Nothing is permitted to disturb this “consensus”. The FAW, the 3rd oldest football association in the world, doesn’t even have a policy on the matter, stuffed as it is with deeply reactionary men-in-blazers, and alone in the world resists the idea of a professional domestic league – something the poorest nation on Earth, Niger, manages to accomplish without too much difficulty. Click on BBC Sport’s ‘Welsh football’ link and you will arrive at pages all about Cardiff City et al (already covered in the English pages, so alone in the UK they get the special privilege of double coverage) and next to nothing about the Welsh pyramid. The Assembly Government is so cowed and neutered it can only follow rather than lead, resulting in the grotesque site of Plaid Cymru’s Alun Ffred Jones, Heritage/Sport Minister in the Labour/Plaid coalition at the Senedd, jumping on the Cardiff City bandwagon when they got to the play-off final and stating that Cardiff in the English Premier would be “good for Wales”. And this is a man who boasts about defending Welsh interests! As for what passes for the Welsh print media (unread by 90% of the population anyway), well yesterday’s Western Mail encapsulates the problem perfectly.
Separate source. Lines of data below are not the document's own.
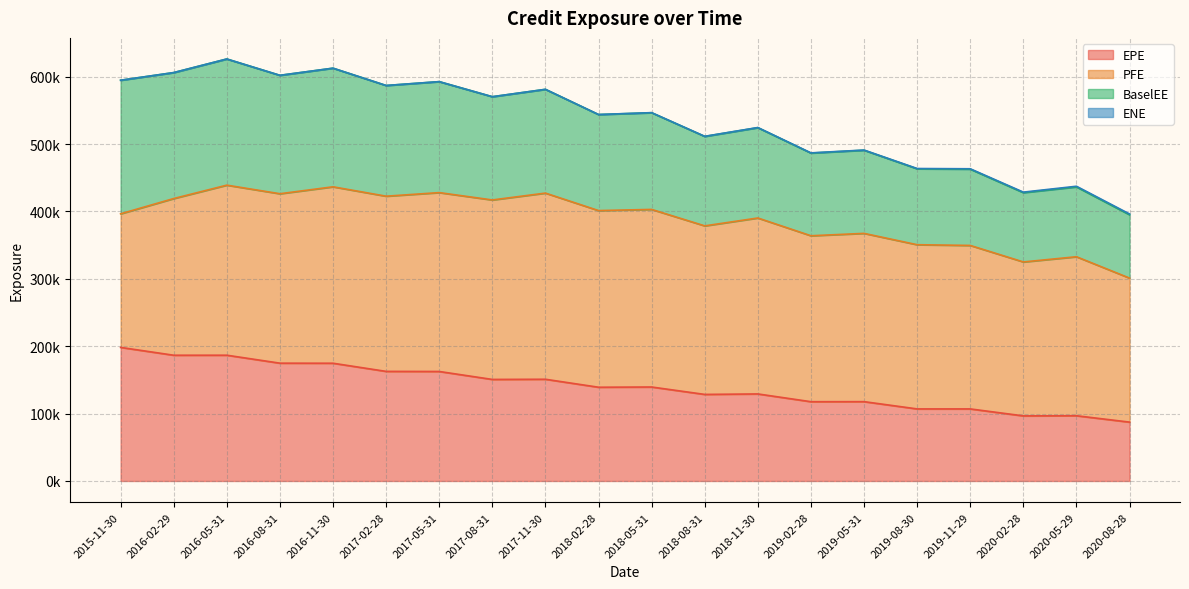

Which series has the widest spread of values?

EPE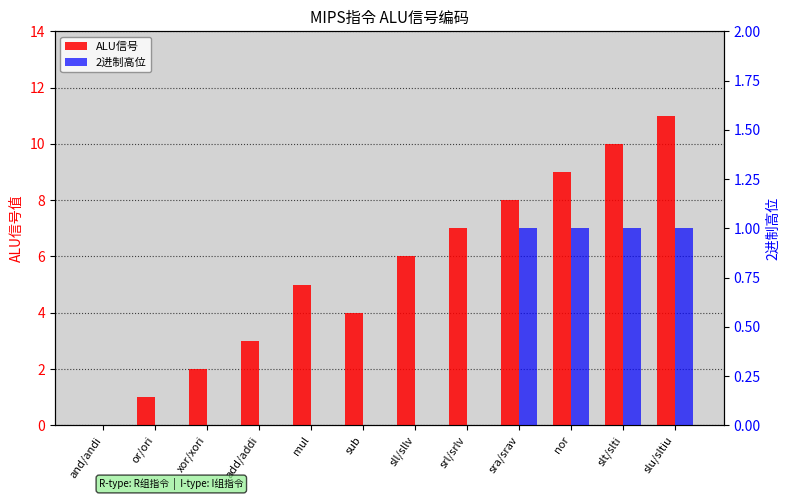

Is the value of 2进制高位 at add/addi greater than the value of ALU信号 at sll/sllv?

No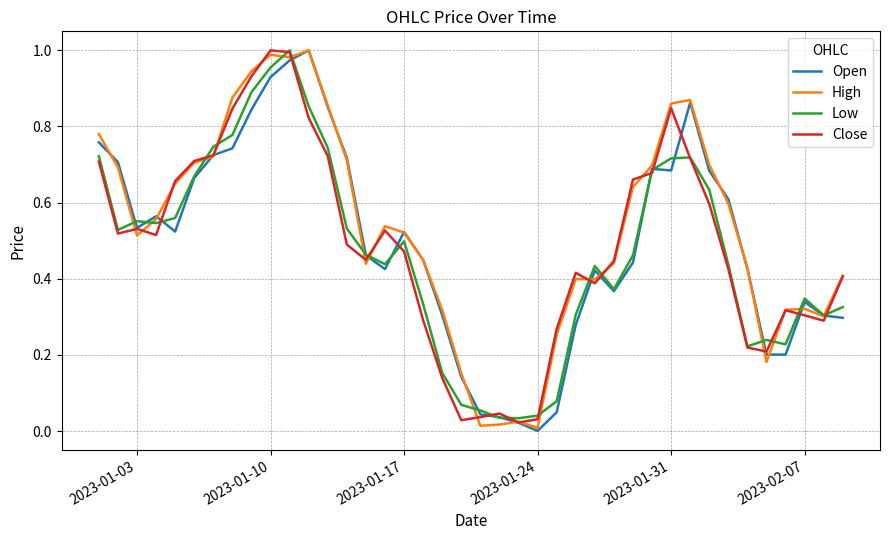

What are all the series names shown in the legend?

Open, High, Low, Close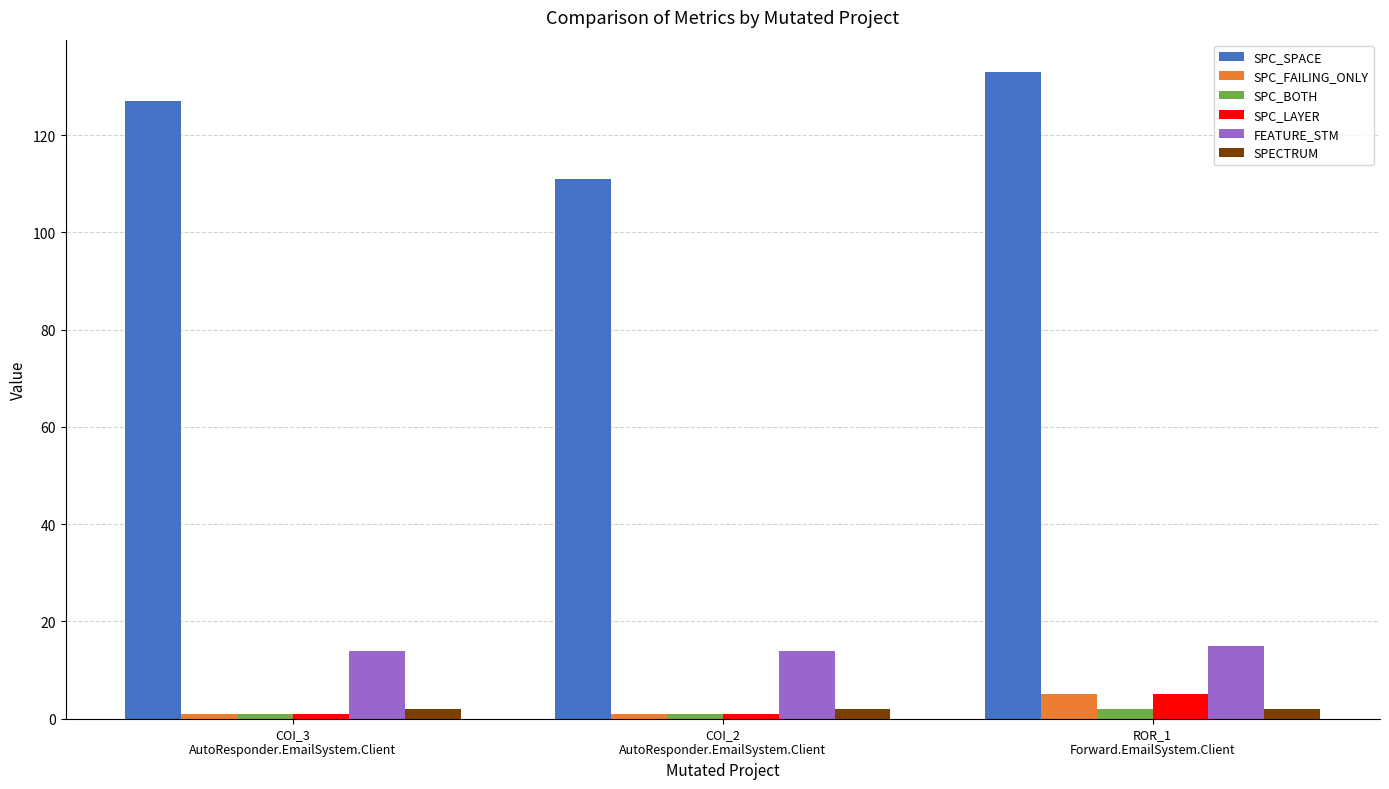

What is the approximate value of SPC_SPACE at COI_3
AutoResponder.EmailSystem.Client?

127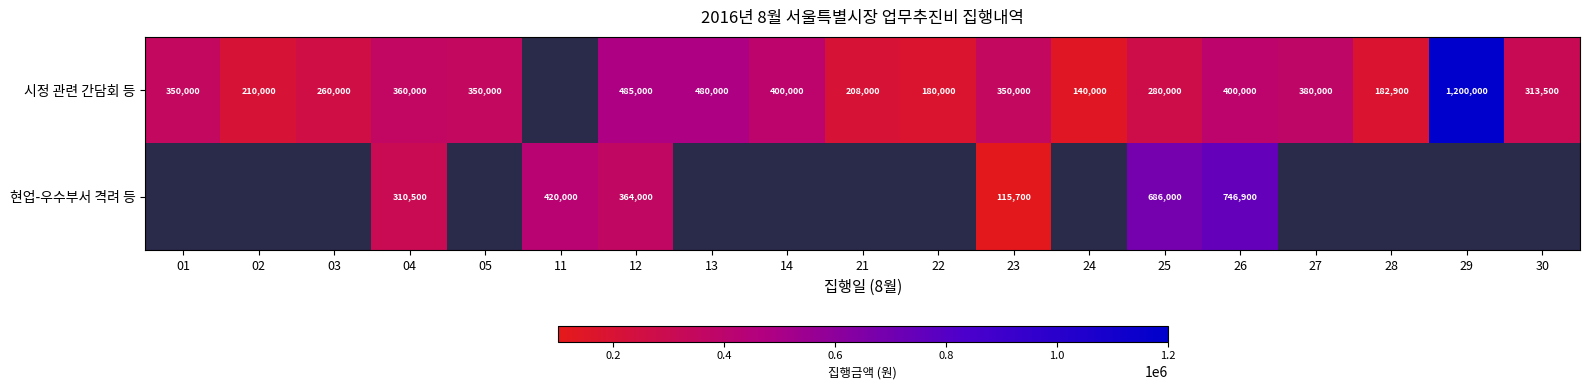

True or false: 시정 관련 간담회 등 has a value of 485000 at 12.

True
On the day Llanelli and Port Talbot Town began their Europa Cup campaigns in the qualifying round, as representatives of Wales having come second and third in last season’s WP, the “National Newspaper of Wales” had not a single word about these important games in the second most lucrative club competition in world football. Not even the fixtures were printed! Space was found, though, for three pages of dull speculation about Cardiff City’s close-season boadroom machinations and Sports Editor Paul Abbandonato’s hackneyed and lacklustre World Cup musings. It would probably have been ‘Abandon-Hope-All-Who-Read-This’ himself who decided to ignore the Europa matches. Under his watch Media Wales never prints anything that might boost the WP, cast doubt on the status quo, or suggest that there is a football world beyond Scunthorpe.
Until Wales has territorial integrity and all the football clubs within its boundaries play in its pyramid system, we will not create the network of professional clubs required to develop the constant conveyor belt of hundreds of footballers decade after decade that every country needs. We will have to keep depending on the occasional lucky one-off developed by an English club (eg: Ryan Giggs) and keep scratching around for English players with a Welsh grandparent who would never be capped by their own country. Unless there is change this will mean that Wales will never be able to field an international quality XI and thus will never, ever qualify for the World Cup finals again. And I will die of a broken heart.